Putting retirement income issues into a larger context was a theme of the Retirement Income Industry Association's fall conference, held in Boston Thursday and Friday.
Ex-intelligence official Herb Meyer predicted a "supersonic boom" in the world economy in coming decades, resulting from heightened consumer demand from a "global middle class" including potentially billions of people recently emerged from poverty.
Meyer, who was vice chairman of the CIA's National Intelligence Council during the Reagan administration, described the intelligence community's role as "serving as the president's radar" in providing early notification of developments not yet visible.
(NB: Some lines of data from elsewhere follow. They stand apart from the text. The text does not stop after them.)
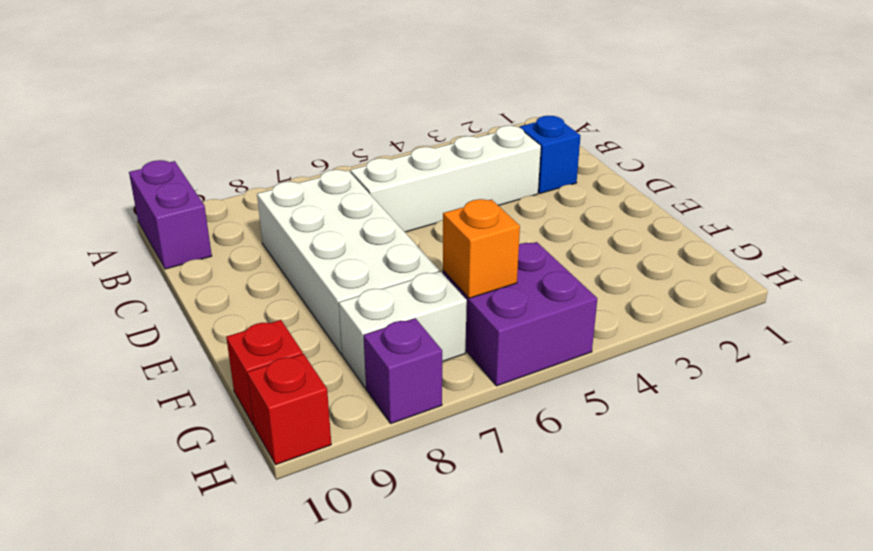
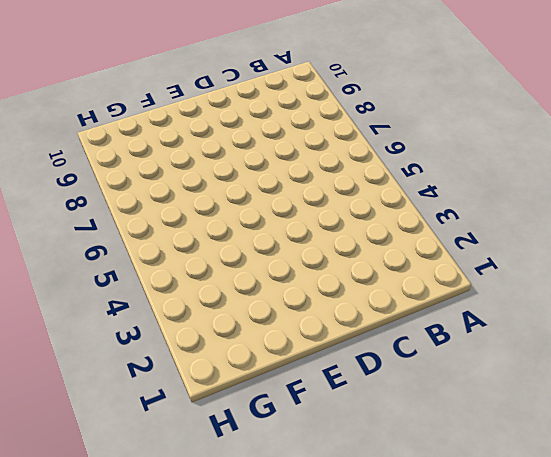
none -> purple brick A10:B10 level 1
none -> blue brick C2 level 1

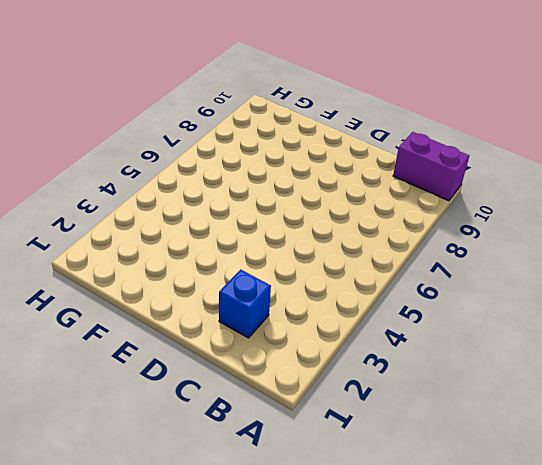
none -> white brick C3:C6 level 1
none -> white brick C7:F8 level 1

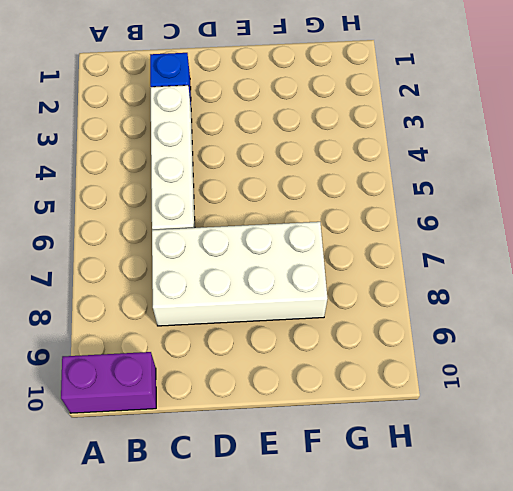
none -> purple brick G5:H6 level 1
none -> white brick G7:G8 level 1

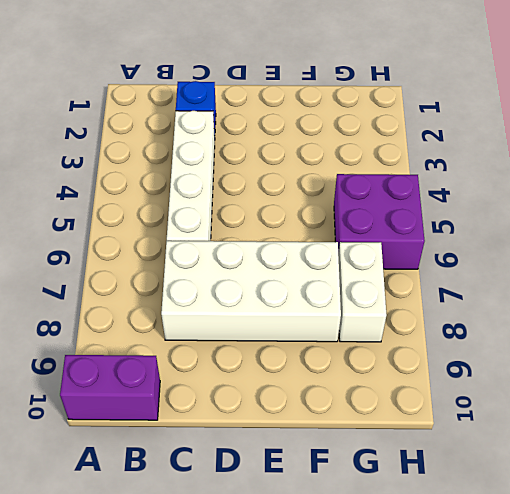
none -> red brick G10 level 1
none -> purple brick H8 level 1

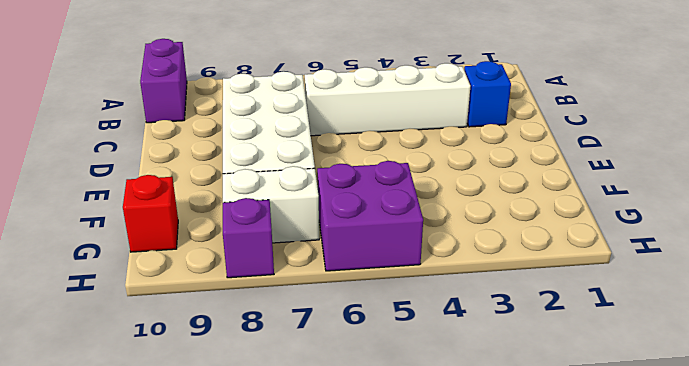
none -> red brick H10 level 1
none -> orange brick G6 level 2

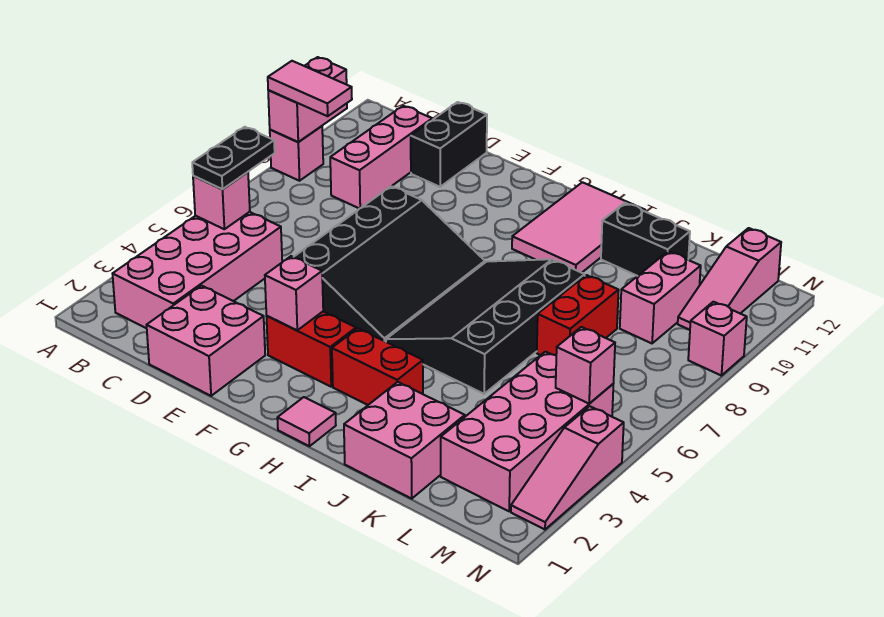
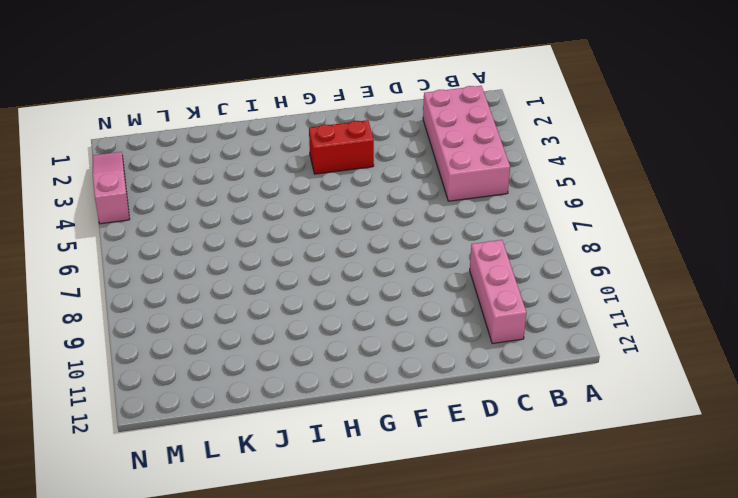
none -> pink brick A9 level 1
none -> pink brick D1:E2 level 1
none -> black brick D11:D12 level 1

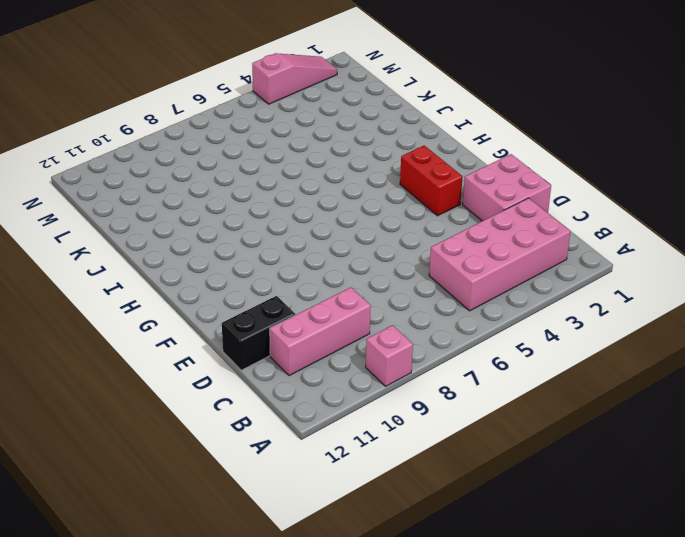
none -> black slope E5:G8 level 1 top E
none -> pink tile H1 level 1
none -> red brick H3:I3 level 1

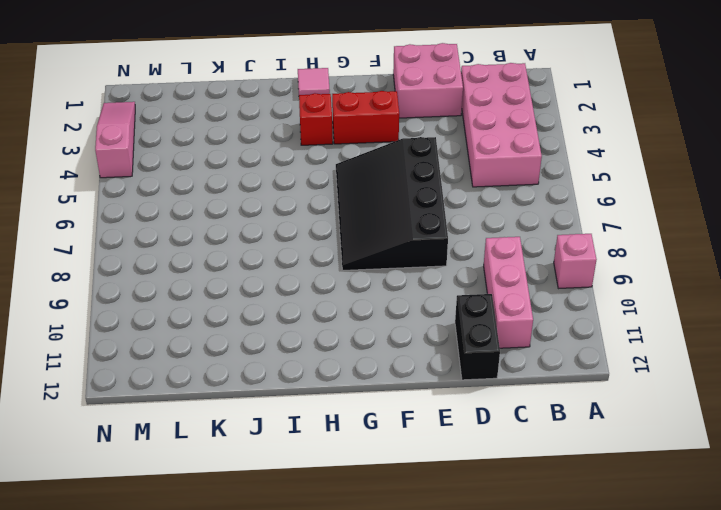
red brick H3 level 1 -> red brick H3:I3 level 1
none -> black slope H5:J8 level 1 top J
none -> pink tile H10:I12 level 1
none -> pink brick J1:K2 level 1

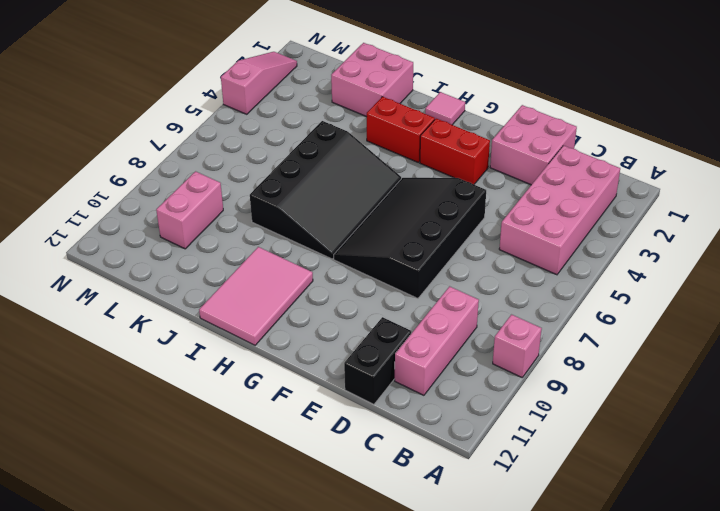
none -> black brick J11:K11 level 1
none -> red brick K7:K8 level 1
none -> pink brick L2:M5 level 1

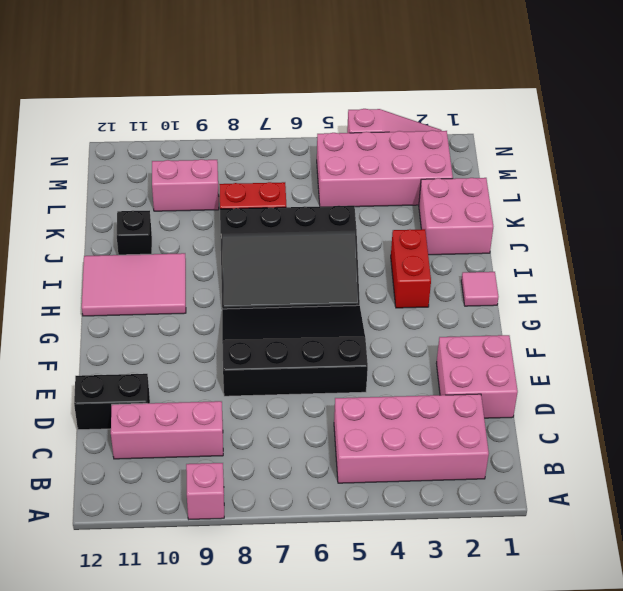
black brick J11 level 1 -> black brick J11:K11 level 1
none -> red brick F3:G3 level 1
none -> pink slope M10:M12 level 1 top 12
none -> pink brick N9 level 1

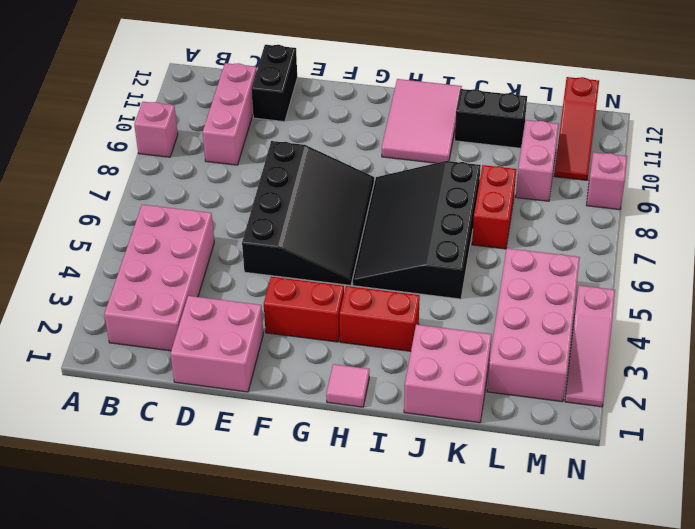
red slope M10:M12 level 1 top 12 -> pink slope M10:M12 level 1 top 12
none -> pink brick A9:A10 level 2
none -> pink brick B5 level 2
none -> pink brick F3 level 2

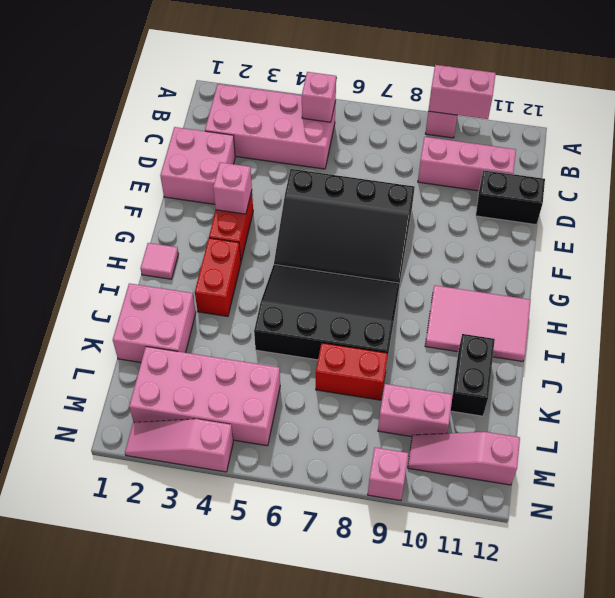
none -> pink brick M5 level 2
none -> pink tile A9:B9 level 3
none -> black plate B5:B6 level 3

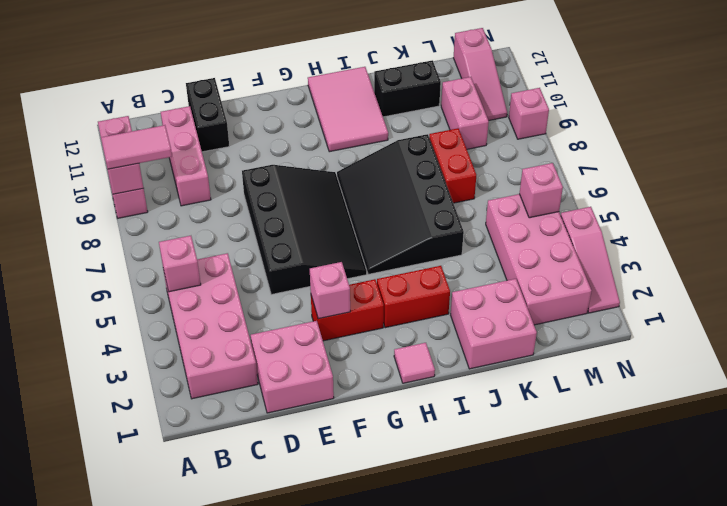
none -> black plate B5:B6 level 3

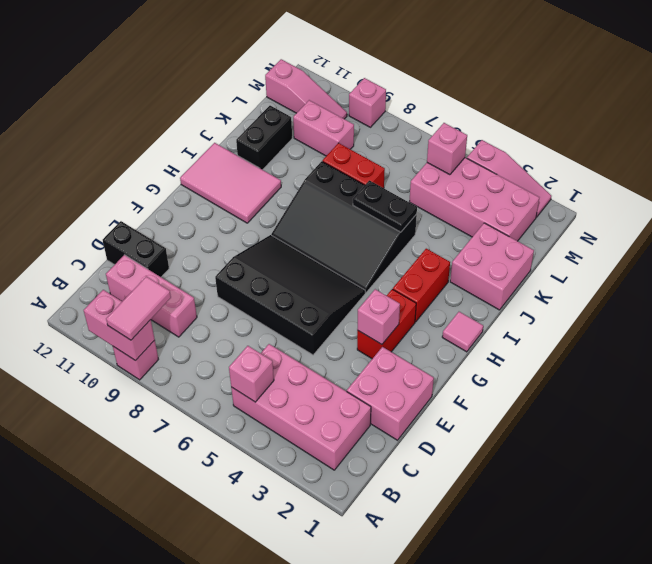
black plate J5:J6 level 2 -> black plate B5:B6 level 3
Meyer's keynote address on Thursday was aimed at providing a similar "radar" for the assembled retirement advisors and executives at the RIIA Conference, which was held alongside the Retirement Income Symposium sponsored by AdvisorOne. The two events were timed to allow networking by their respective attendees during breaks.
In introducing Meyer, consultant Clint Watts noted that the keynote speaker had predicted that the Cold War was nearing an end back in 1983, contrary to widespread opinion among analysts at that time. Watts, a former Army officer, recalled that in attending West Point in 1991 he entered the post-Cold War era Meyer had predicted.
The emergence of a global middle class also means reduced international tensions, Meyer told the RIIA conferees. "People like us don't go to war with people like us," he said. "We send nasty emails. If it's really bad, we call the lawyer."
Meyer's generally upbeat picture of world developments included an acknowledgement of turmoil in the Middle East. He described the Islamic world as beginning a painful transition into modernity similar to that undertaken by Western countries with the industrial revolution.